The Echo CRT trial enrolled 809 patients over mean 19.4 months.  The composite outcome of death or heart failure admission was reached in 28.7% patients getting CRT vs. 25.2% of the blinded controls.  There were 45 deaths in the CRT group and 26 in the control group.  Although neither of these values reached statistical significance, it is worth noting that the trial was terminated for futility before comparative power could be reached, and the death data appears to show ongoing curve divergence upon termination of the trial.  When analyzed specifically for cardiovascular death, the CRT group did have statistically significant excess death (37 vs. 17, P=0.004).  None of the nine pre-specified subgroups showed benefit from CRT, and more procedural harm was demonstrated in the CRT group.

After this extremely discouraging, but well run trial, it seems unlikely that there will be a future for CRT in the narrow QRS heart failure population.  Given the current strict regulatory environment, off label implants are likely to be heavily scrutinized and discouraged.  It also seems unlikely that another large-scale trial in this population will be carried out.

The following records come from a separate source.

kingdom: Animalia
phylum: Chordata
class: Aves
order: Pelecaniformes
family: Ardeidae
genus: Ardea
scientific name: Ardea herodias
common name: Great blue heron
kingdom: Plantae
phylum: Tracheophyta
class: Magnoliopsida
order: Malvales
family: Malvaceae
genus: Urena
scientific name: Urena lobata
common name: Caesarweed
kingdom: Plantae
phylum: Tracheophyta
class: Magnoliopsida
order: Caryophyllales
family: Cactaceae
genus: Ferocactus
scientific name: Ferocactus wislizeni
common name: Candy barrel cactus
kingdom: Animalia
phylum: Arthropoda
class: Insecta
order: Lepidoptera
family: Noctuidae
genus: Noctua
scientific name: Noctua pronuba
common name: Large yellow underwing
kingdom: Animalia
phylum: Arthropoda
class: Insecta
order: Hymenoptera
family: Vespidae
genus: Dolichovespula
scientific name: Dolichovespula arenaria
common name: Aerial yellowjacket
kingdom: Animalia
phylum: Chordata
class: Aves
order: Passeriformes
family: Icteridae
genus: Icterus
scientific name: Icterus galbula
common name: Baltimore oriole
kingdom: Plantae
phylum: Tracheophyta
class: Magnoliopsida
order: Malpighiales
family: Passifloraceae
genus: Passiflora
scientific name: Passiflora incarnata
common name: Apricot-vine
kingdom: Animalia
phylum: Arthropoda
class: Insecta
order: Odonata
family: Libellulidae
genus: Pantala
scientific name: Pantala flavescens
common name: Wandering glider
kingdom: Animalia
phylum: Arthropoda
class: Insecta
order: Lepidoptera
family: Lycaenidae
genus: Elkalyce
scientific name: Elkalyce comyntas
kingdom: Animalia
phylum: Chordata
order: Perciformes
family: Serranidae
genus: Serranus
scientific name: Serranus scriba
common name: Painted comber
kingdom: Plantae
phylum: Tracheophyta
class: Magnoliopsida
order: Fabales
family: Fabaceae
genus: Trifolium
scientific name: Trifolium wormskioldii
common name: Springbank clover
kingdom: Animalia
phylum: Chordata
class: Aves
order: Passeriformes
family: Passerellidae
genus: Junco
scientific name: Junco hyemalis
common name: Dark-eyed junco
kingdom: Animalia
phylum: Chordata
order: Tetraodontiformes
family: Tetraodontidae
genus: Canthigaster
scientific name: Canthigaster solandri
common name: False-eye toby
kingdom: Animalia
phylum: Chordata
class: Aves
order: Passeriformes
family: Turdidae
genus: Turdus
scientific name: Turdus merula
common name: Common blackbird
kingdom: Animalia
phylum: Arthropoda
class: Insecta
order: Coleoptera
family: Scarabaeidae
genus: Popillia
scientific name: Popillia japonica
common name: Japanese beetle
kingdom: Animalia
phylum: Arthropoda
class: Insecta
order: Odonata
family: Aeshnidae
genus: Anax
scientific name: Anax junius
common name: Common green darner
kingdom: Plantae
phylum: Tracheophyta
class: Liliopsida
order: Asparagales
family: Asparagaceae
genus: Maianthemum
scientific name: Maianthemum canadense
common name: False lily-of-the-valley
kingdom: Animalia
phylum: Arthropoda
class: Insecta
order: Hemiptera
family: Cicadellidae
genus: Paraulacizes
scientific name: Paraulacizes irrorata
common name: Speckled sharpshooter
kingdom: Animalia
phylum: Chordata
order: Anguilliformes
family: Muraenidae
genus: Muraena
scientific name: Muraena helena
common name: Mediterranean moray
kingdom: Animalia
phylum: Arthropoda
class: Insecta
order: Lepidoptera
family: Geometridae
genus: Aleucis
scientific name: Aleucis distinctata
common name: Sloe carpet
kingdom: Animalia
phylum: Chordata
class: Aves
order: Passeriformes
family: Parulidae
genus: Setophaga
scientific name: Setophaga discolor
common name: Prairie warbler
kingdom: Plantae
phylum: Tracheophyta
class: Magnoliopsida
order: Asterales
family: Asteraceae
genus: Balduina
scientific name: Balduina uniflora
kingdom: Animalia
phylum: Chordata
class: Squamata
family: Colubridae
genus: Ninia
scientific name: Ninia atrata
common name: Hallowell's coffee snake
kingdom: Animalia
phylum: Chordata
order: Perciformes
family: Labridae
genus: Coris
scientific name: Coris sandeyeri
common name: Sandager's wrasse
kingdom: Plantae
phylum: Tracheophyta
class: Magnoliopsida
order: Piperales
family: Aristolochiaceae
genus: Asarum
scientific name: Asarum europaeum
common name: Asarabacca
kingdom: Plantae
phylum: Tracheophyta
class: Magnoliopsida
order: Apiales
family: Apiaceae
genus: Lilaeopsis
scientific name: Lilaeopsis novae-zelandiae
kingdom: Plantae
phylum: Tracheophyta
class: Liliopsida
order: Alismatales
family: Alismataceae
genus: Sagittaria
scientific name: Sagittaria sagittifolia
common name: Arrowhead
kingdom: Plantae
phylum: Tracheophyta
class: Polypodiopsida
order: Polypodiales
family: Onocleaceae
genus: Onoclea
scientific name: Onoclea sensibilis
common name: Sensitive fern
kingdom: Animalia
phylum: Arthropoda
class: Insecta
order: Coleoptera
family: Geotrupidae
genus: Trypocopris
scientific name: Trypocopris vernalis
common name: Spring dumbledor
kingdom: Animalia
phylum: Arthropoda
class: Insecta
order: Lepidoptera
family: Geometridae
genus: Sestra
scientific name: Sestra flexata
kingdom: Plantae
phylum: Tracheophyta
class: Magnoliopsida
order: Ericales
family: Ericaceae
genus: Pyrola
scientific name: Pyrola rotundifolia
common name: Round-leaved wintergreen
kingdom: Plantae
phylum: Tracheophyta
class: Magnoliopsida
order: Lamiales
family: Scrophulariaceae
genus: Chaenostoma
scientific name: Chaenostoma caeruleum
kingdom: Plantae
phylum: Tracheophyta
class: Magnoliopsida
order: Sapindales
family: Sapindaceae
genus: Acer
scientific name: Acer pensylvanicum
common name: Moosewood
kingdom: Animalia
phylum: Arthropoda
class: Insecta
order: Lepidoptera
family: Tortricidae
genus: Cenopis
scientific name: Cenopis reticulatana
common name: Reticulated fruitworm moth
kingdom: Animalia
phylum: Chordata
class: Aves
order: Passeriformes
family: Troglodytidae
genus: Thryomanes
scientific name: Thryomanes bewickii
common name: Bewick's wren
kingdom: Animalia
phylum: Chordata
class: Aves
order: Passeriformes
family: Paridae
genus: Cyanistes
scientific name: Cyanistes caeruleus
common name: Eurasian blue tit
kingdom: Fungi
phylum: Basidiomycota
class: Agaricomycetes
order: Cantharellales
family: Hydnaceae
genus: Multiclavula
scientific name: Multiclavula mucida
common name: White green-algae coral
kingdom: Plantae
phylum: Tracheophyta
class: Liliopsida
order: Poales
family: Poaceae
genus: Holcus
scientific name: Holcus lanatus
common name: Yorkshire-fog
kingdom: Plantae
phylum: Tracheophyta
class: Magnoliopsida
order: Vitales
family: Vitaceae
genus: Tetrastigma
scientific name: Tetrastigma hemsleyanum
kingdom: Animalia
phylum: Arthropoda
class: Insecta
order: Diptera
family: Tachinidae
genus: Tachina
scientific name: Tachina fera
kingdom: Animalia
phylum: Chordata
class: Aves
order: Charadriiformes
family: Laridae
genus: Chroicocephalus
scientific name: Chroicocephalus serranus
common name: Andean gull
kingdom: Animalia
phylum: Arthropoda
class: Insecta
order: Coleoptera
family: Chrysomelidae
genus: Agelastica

Although the results of EchoCRT likely eliminates the promise of CRT as a primary treatment for narrow QRS systolic heart failure, the overall field of biventricular pacing continues to advance.  The positive findings of the BLOCK HF trial published earlier this year may lead to an indication for CRT as a preferred pacing therapy in patients with heart block and LV dysfunction.  BIOPACE has a similar design as BLOCK HF and is reported to be in follow up.  In addition, the recently initiated MIRACLE EF trial will look at CRT as a primary treatment in heart failure patients with LBBB and mild LV dysfunction.  The ongoing PROMPT trial is evaluating LV or biventricular pacing as a treatment to prevent adverse myocardial remodeling early after myocardial infarction.